▸ **WRITTEN REQUEST A**
According to the CareerX article, how many manufacturers has the pilot program connected with area high school teachers?
▸ **WRITTEN REQUEST B**
Write the next few paragraphs of the CareerX article, picking up after its final sentence.

▸ **TEXT EXTRACT**
_ _ _

From those discussions, leaders agreed they need to reach students earlier in their education. By the time a student enters college, it’s likely too late to lure them into manufacturing, Koehn said.

In fall 2019, the partnership launched CareerX, a year-long pilot program that has connected 12 manufacturers with teachers from area high schools so they can better inform their students about career opportunities. The program takes teachers to participating manufacturers’ sites – including Astronautics Corp. of America, Diversitech, Komatsu Mining Corp., Sargento Foods and others – for a half-day “immersive experience” to build positive perceptions of manufacturing and connect what’s taught in the classroom with what’s happening on the shop floor.

Done right, the program is designed to turn teachers into “ambassadors for the industry,” Koehn said.

“It’s a heavy lift to build one-to-one partnerships with a school and take in students and provide experiences and maintain that relationship,” Koehn said. “So (companies) realized if they could find efficiencies and find economies of scale … that was the real value proposition. If we reach teachers first, and impart this exciting information about potential careers in manufacturing, then we could reach many more students as those teachers over the years have multiple classrooms and reach that many more students.”

As southeastern Wisconsin continues to attract new investment, programs like CareerX will play an important role in addressing workforce challenges, said John Koetz, president of surface mining at Komatsu.

_ _ _

▸ **RECORD SET**
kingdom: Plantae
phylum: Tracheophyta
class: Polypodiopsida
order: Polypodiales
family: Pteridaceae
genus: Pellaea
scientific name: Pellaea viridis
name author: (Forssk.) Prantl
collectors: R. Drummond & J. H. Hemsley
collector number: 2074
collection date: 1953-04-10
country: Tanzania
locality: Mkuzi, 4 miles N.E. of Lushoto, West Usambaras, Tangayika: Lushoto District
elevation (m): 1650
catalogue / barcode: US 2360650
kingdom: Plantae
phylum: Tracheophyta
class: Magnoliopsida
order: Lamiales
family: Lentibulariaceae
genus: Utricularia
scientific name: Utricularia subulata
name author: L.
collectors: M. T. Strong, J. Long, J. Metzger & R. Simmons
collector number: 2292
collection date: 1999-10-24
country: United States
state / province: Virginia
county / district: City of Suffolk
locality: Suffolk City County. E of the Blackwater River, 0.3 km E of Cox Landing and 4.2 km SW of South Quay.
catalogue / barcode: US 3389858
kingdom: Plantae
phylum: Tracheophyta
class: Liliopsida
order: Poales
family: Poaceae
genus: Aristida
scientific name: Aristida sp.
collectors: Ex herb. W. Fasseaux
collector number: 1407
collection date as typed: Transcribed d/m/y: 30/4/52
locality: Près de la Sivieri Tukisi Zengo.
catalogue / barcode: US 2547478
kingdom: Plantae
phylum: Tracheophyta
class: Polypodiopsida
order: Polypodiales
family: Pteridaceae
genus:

_ _ _

▸ **EXPECTED OUTPUT A**
12 manufacturers.

▸ **EXPECTED OUTPUT B**
“MMAC and M7 are doing a great job bringing companies together to tackle these concerns, leading the way to collaborative solutions that offer greater potential than single-company initiatives,” Koetz said. “We believe the efforts to make Greater Milwaukee a region of choice, enhance manufacturing opportunities through CareerX, and ongoing work to address the ‘sidelined workforce’ are all essential to our region’s growth and success, for all businesses and industries.”

The program’s effectiveness will, in part, be determined by how many students go on to enroll in additional manufacturing or engineering-related coursework or pursue employment in the industry, Koehn said.

In addition to courting new employees straight out of K-12, another focus of the Industry & Talent Partnership is to help area employers upskill existing employees. MMAC, M7 and area business leaders are developing a pilot program that would pool employers’ resources to upskill their employees.

For New Berlin-based Pindel Global Precision, a mid-sized manufacturer, onboarding and upskilling employees can be a challenge. Because the company doesn’t bring on new employees in bulk or upskill many employees at once, it’s difficult to train them efficiently.

“When you think about all the small- and medium-sized manufacturing companies in the region, they are a lot like Pindel,” said chief executive officer Bill Berrien. “It really can be a burden to train your own people.”

Through the MMAC/M7 partnership, Berrien is working with other employers to coordinate upskilling training opportunities across the region. Under the pilot program, small- and mid-sized manufacturers could send their one or two employees to receive training alongside employees from other companies.

While companies will continue to compete, the severity of today’s workforce challenges necessitates new levels of collaboration, Berrien said.

“As an employer interacting quite frequently with other employers, I think we’ve all been coming to the realization that none of us can do this alone,” he said.